While Patterson said that, “We must reject and denounce the institutional exclusion of people,” I say we must correct the sins of the past and settle our debts on equal standing with our former colonial rulers.
Pay us what you owe us and open up the doors of opportunity in full recognition of the grave injustices of the past, and the exclusion of our creative capacity as a people for centuries.
Should we not, for instance, be leveraging that debt to assist in the nation’s economic recovery from the costly novel coronaviris pandemic, including now accessing the necessary vaccines for our people, and not perpetually resorting to measures like the annual foray into the resources of the National Housing Trust (NHT)?

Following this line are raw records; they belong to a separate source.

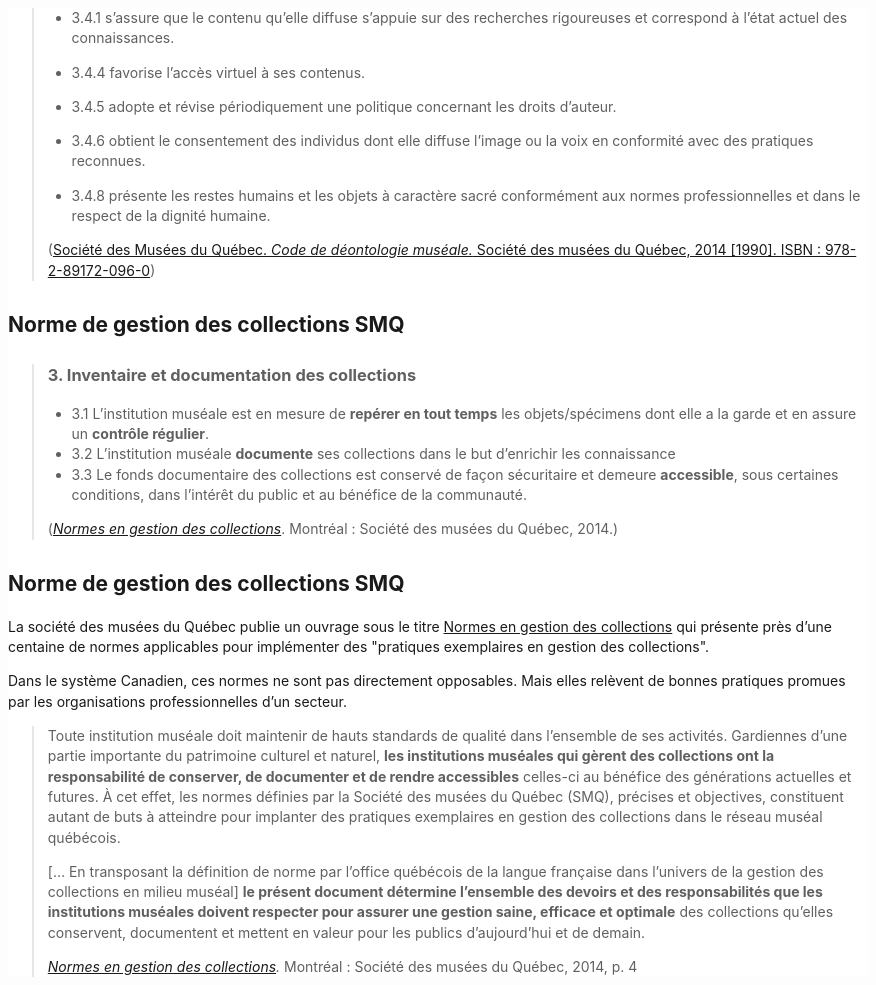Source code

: > - 3.4.1 s’assure que le contenu qu’elle diffuse s’appuie sur des recherches rigoureuses et correspond à l’état actuel des connaissances.
>
>
> - 3.4.4  favorise l’accès virtuel à ses contenus.
> - 3.4.5  adopte et révise périodiquement une politique concernant les droits d’auteur.
> - 3.4.6  obtient le consentement des individus dont elle diffuse l’image ou la voix en conformité avec des pratiques reconnues.
> - 3.4.8 présente les restes humains et les objets à caractère sacré conformément aux normes professionnelles et dans le respect de la dignité humaine.
>
> ([Société des Musées du Québec. *Code de déontologie muséale.* Société des musées du Québec, 2014 [1990]. ISBN : 978-2-89172-096-0](http://www.musees.qc.ca/fr/professionnel/pdf/2014_code_deontologie_smq.pdf))

## Norme de gestion des collections SMQ

> ### 3. Inventaire et documentation des collections
>
> - 3.1 L’institution muséale est en mesure de **repérer en tout temps** les objets/spécimens dont elle a la garde et en assure un **contrôle régulier**.
> - 3.2 L’institution muséale **documente** ses collections dans le but d’enrichir les connaissance
> - 3.3 Le fonds documentaire des collections est conservé de façon sécuritaire et demeure **accessible**, sous certaines conditions, dans l’intérêt du public et au bénéfice de la communauté.
>
> (*[Normes en gestion des collections](http://www.musees.qc.ca/content/download/14577/214112/version/1/file/Normes%20en%20gestion%20des%20collections.pdf)*. Montréal : Société des musées du Québec, 2014.)

## Norme de gestion des collections SMQ

La société des musées du Québec publie un ouvrage sous le titre [Normes en gestion des collections](http://www.musees.qc.ca/content/download/14577/214112/version/1/file/Normes%20en%20gestion%20des%20collections.pdf) qui présente près d’une centaine de normes applicables pour implémenter des "pratiques exemplaires en gestion des collections". 

Dans le système Canadien, ces normes ne sont pas directement opposables. Mais elles relèvent de bonnes pratiques promues par les organisations professionnelles d’un secteur.

> Toute institution muséale doit maintenir de hauts standards de qualité dans l’ensemble de ses activités. Gardiennes d’une partie importante du patrimoine culturel et naturel, **les institutions muséales qui gèrent des collections ont la responsabilité de conserver, de documenter et de rendre accessibles** celles-ci au bénéfice des générations actuelles et futures. À cet effet, les normes définies par la Société des musées du Québec (SMQ), précises et objectives, constituent autant de buts à atteindre pour implanter des pratiques exemplaires en gestion des collections dans le réseau muséal québécois. 
>
> [… En transposant la définition de norme par l’office québécois de la langue française dans l’univers de la gestion des collections en milieu muséal] **le présent document détermine l’ensemble des devoirs et des responsabilités que les institutions muséales doivent respecter pour assurer une gestion saine, efficace et optimale** des collections qu’elles conservent, documentent et mettent en valeur pour les publics d’aujourd’hui et de demain.
>
> *[Normes en gestion des collections](http://www.musees.qc.ca/content/download/14577/214112/version/1/file/Normes%20en%20gestion%20des%20collections.pdf).* Montréal : Société des musées du Québec, 2014, p. 4
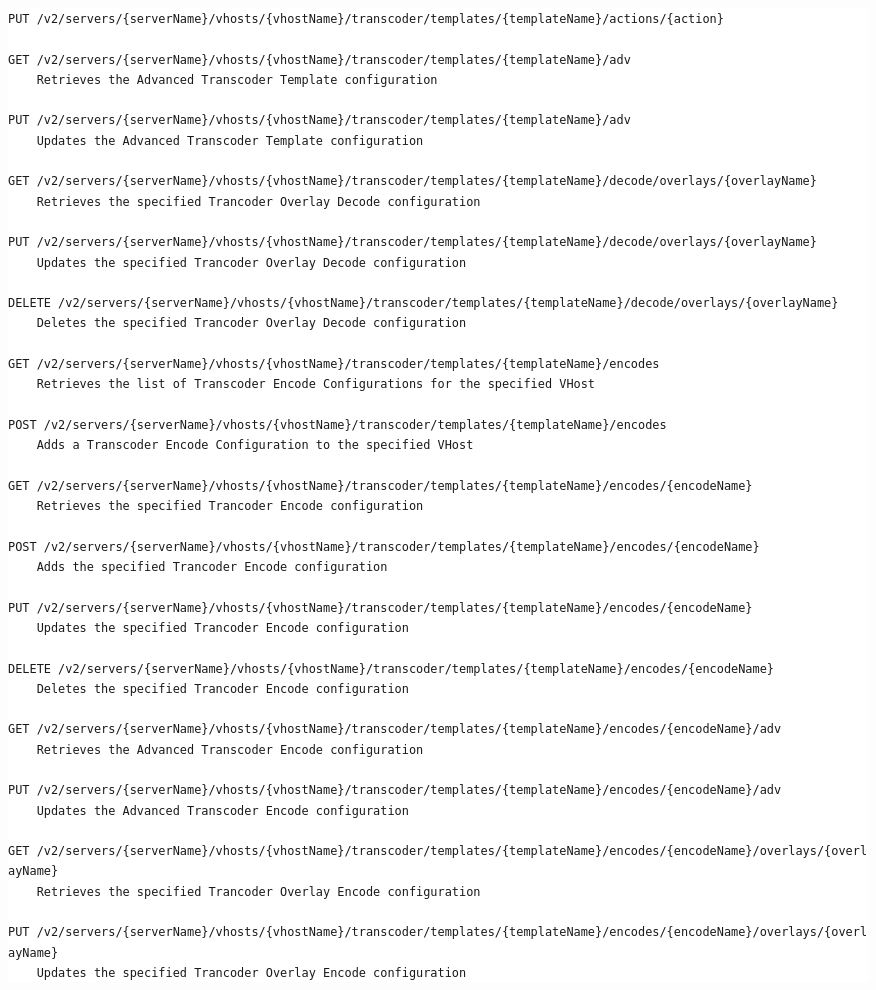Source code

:    PUT /v2/servers/{serverName}/vhosts/{vhostName}/transcoder/templates/{templateName}/actions/{action}

    GET /v2/servers/{serverName}/vhosts/{vhostName}/transcoder/templates/{templateName}/adv
        Retrieves the Advanced Transcoder Template configuration

    PUT /v2/servers/{serverName}/vhosts/{vhostName}/transcoder/templates/{templateName}/adv
        Updates the Advanced Transcoder Template configuration

    GET /v2/servers/{serverName}/vhosts/{vhostName}/transcoder/templates/{templateName}/decode/overlays/{overlayName}
        Retrieves the specified Trancoder Overlay Decode configuration

    PUT /v2/servers/{serverName}/vhosts/{vhostName}/transcoder/templates/{templateName}/decode/overlays/{overlayName}
        Updates the specified Trancoder Overlay Decode configuration

    DELETE /v2/servers/{serverName}/vhosts/{vhostName}/transcoder/templates/{templateName}/decode/overlays/{overlayName}
        Deletes the specified Trancoder Overlay Decode configuration

    GET /v2/servers/{serverName}/vhosts/{vhostName}/transcoder/templates/{templateName}/encodes
        Retrieves the list of Transcoder Encode Configurations for the specified VHost

    POST /v2/servers/{serverName}/vhosts/{vhostName}/transcoder/templates/{templateName}/encodes
        Adds a Transcoder Encode Configuration to the specified VHost

    GET /v2/servers/{serverName}/vhosts/{vhostName}/transcoder/templates/{templateName}/encodes/{encodeName}
        Retrieves the specified Trancoder Encode configuration

    POST /v2/servers/{serverName}/vhosts/{vhostName}/transcoder/templates/{templateName}/encodes/{encodeName}
        Adds the specified Trancoder Encode configuration

    PUT /v2/servers/{serverName}/vhosts/{vhostName}/transcoder/templates/{templateName}/encodes/{encodeName}
        Updates the specified Trancoder Encode configuration

    DELETE /v2/servers/{serverName}/vhosts/{vhostName}/transcoder/templates/{templateName}/encodes/{encodeName}
        Deletes the specified Trancoder Encode configuration

    GET /v2/servers/{serverName}/vhosts/{vhostName}/transcoder/templates/{templateName}/encodes/{encodeName}/adv
        Retrieves the Advanced Transcoder Encode configuration

    PUT /v2/servers/{serverName}/vhosts/{vhostName}/transcoder/templates/{templateName}/encodes/{encodeName}/adv
        Updates the Advanced Transcoder Encode configuration

    GET /v2/servers/{serverName}/vhosts/{vhostName}/transcoder/templates/{templateName}/encodes/{encodeName}/overlays/{overlayName}
        Retrieves the specified Trancoder Overlay Encode configuration

    PUT /v2/servers/{serverName}/vhosts/{vhostName}/transcoder/templates/{templateName}/encodes/{encodeName}/overlays/{overlayName}
        Updates the specified Trancoder Overlay Encode configuration
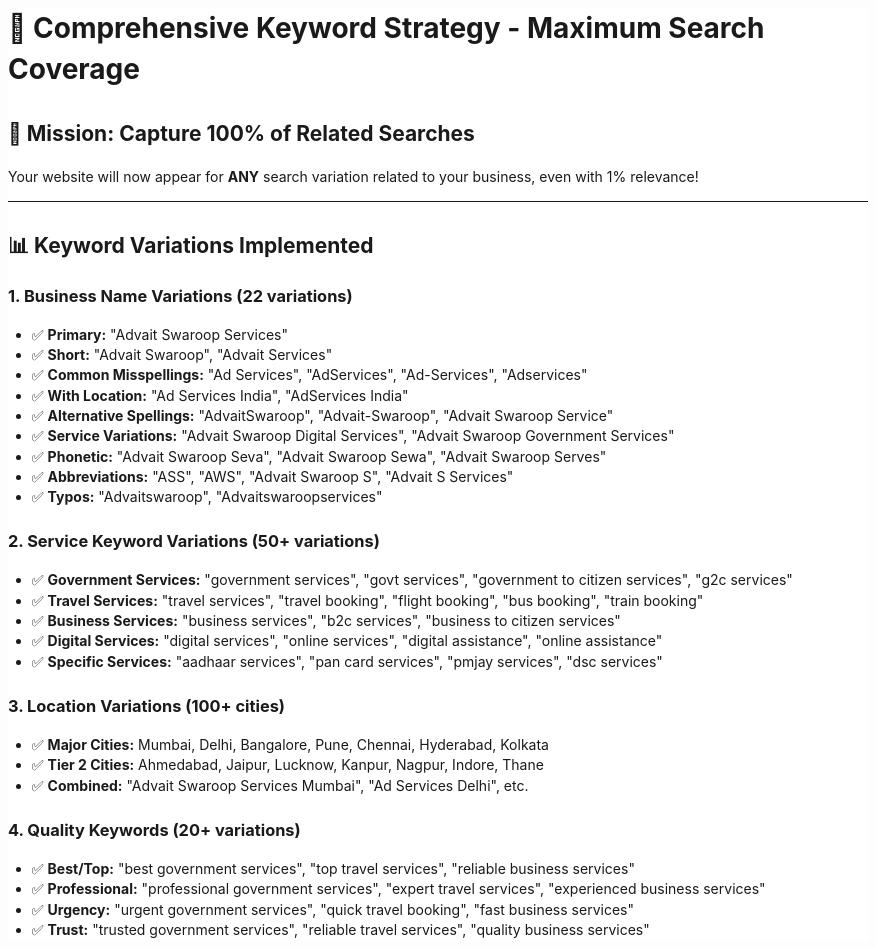 # 🎯 Comprehensive Keyword Strategy - Maximum Search Coverage

## 🚀 Mission: Capture 100% of Related Searches

Your website will now appear for **ANY** search variation related to your business, even with 1% relevance!

---

## 📊 Keyword Variations Implemented

### **1. Business Name Variations (22 variations)**

- ✅ **Primary:** "Advait Swaroop Services"
- ✅ **Short:** "Advait Swaroop", "Advait Services"
- ✅ **Common Misspellings:** "Ad Services", "AdServices", "Ad-Services", "Adservices"
- ✅ **With Location:** "Ad Services India", "AdServices India"
- ✅ **Alternative Spellings:** "AdvaitSwaroop", "Advait-Swaroop", "Advait Swaroop Service"
- ✅ **Service Variations:** "Advait Swaroop Digital Services", "Advait Swaroop Government Services"
- ✅ **Phonetic:** "Advait Swaroop Seva", "Advait Swaroop Sewa", "Advait Swaroop Serves"
- ✅ **Abbreviations:** "ASS", "AWS", "Advait Swaroop S", "Advait S Services"
- ✅ **Typos:** "Advaitswaroop", "Advaitswaroopservices"

### **2. Service Keyword Variations (50+ variations)**

- ✅ **Government Services:** "government services", "govt services", "government to citizen services", "g2c services"
- ✅ **Travel Services:** "travel services", "travel booking", "flight booking", "bus booking", "train booking"
- ✅ **Business Services:** "business services", "b2c services", "business to citizen services"
- ✅ **Digital Services:** "digital services", "online services", "digital assistance", "online assistance"
- ✅ **Specific Services:** "aadhaar services", "pan card services", "pmjay services", "dsc services"

### **3. Location Variations (100+ cities)**

- ✅ **Major Cities:** Mumbai, Delhi, Bangalore, Pune, Chennai, Hyderabad, Kolkata
- ✅ **Tier 2 Cities:** Ahmedabad, Jaipur, Lucknow, Kanpur, Nagpur, Indore, Thane
- ✅ **Combined:** "Advait Swaroop Services Mumbai", "Ad Services Delhi", etc.

### **4. Quality Keywords (20+ variations)**

- ✅ **Best/Top:** "best government services", "top travel services", "reliable business services"
- ✅ **Professional:** "professional government services", "expert travel services", "experienced business services"
- ✅ **Urgency:** "urgent government services", "quick travel booking", "fast business services"
- ✅ **Trust:** "trusted government services", "reliable travel services", "quality business services"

Simply put, and summarily stated, until we free our minds by teaching the reality of our past, not just in relation to Jamaica, but equally our African ancestry, and have our people understand and accept that the way our minds presently reason, generally, was planned and left with us, as our language was not our own, our sense of ownership of ourselves was not widely accepted by us, so we are not truly independent, certainly not independent-minded as a people.
What we celebrate must be rooted in a demand for equality in real and virtual terms, and as long as there remains a huge debt to be settled in our favour I hope never to hear again that we, as a country and people, do not have the money or resources otherwise to do something that is critical to our well-being.